Contributing to the pressures that built up around him at Bogimovo were the "mass of sick people and the smell of iodoform," as he expressed it in a letter to Mariya Kiseleva. For, as usual in his summer vacations, he insisted on offering his medical services to the peasants in the locality. When Suvorin complained to him of the callousness of a physician at Feodosiya who had treated one of his household, Chekhov sprang to the defense of his profession. The doctor, he explained, must be forgiven a great deal because of the loathsome hours and days that make up so much of his life. For, in the face of the incurable, he is forced to preserve his external tranquillity while so often being ashamed of himself and his science. Chekhov had his own fill of such loathsome hours that summer, and grew weary of peasant women and their babies and the endless tedious weighing-out of powders.

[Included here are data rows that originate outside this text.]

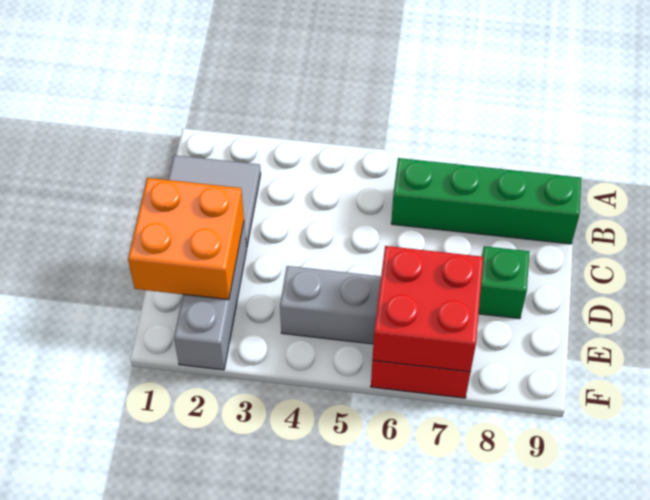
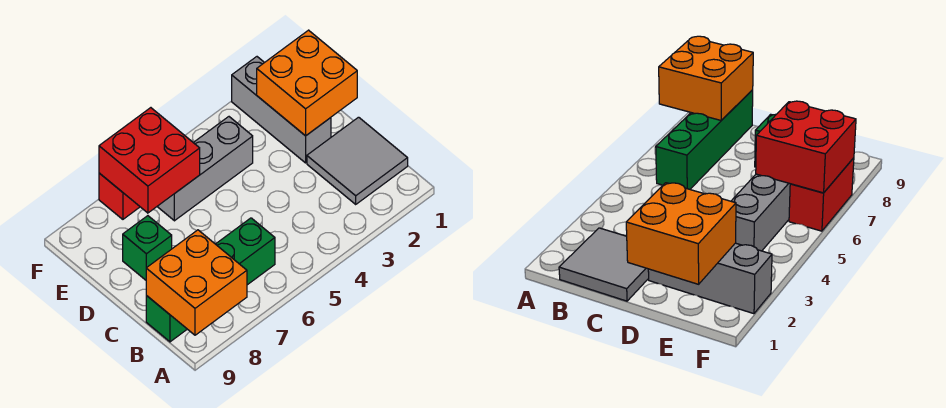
none -> orange 2x2 brick [146,230,247,335]

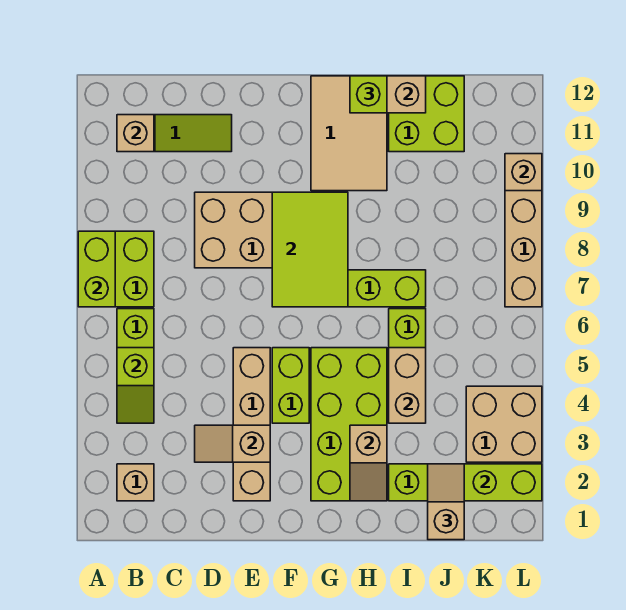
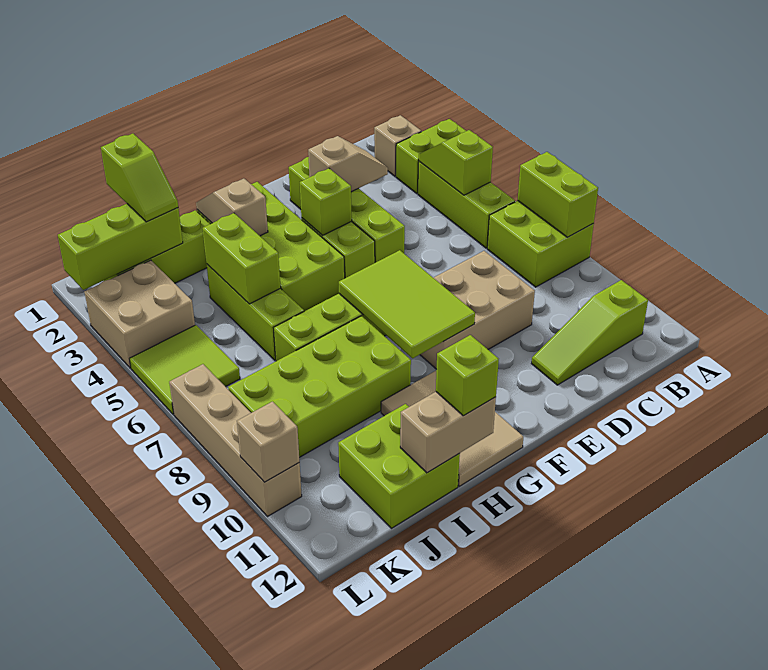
none -> lime 1x2 brick [396,119,466,193]
tan 1x1 brick [117,115,154,152] -> none
tan 1x4 brick [233,348,270,501] -> lime 1x4 brick [289,157,405,263]
none -> lime 1x1 brick [300,168,352,236]
none -> lime 2x4 brick [228,316,411,457]
tan 1x2 brick [389,348,426,423] -> lime 1x2 brick [203,213,281,304]
tan 1x2 slope [428,464,464,540] -> lime 1x2 slope [101,134,178,222]
none -> lime 2x2 tile [130,325,240,414]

Yet the strong qualities of these peasant patients would often renew his courage and elevate the humanity in him which was the lodestone of his art. "A peasant woman was carting rye," he wrote Suvorin of one of his patients, "and she fell off the wagon head first. She was terribly injured. . . . They brought her to me. She was moaning and groaning and praying God for death, and yet she looked at the peasant who carried her in and murmured: 'Let the lentils go, Kirila, you can thresh them later, but thresh the oats now.' I told her to forget the oats, that now there was something more serious to talk about, and she said to me: 'But his oats are ever so good!' A bustling peasant woman, one to be envied. Death comes easy to such people." (August 18, 1891.)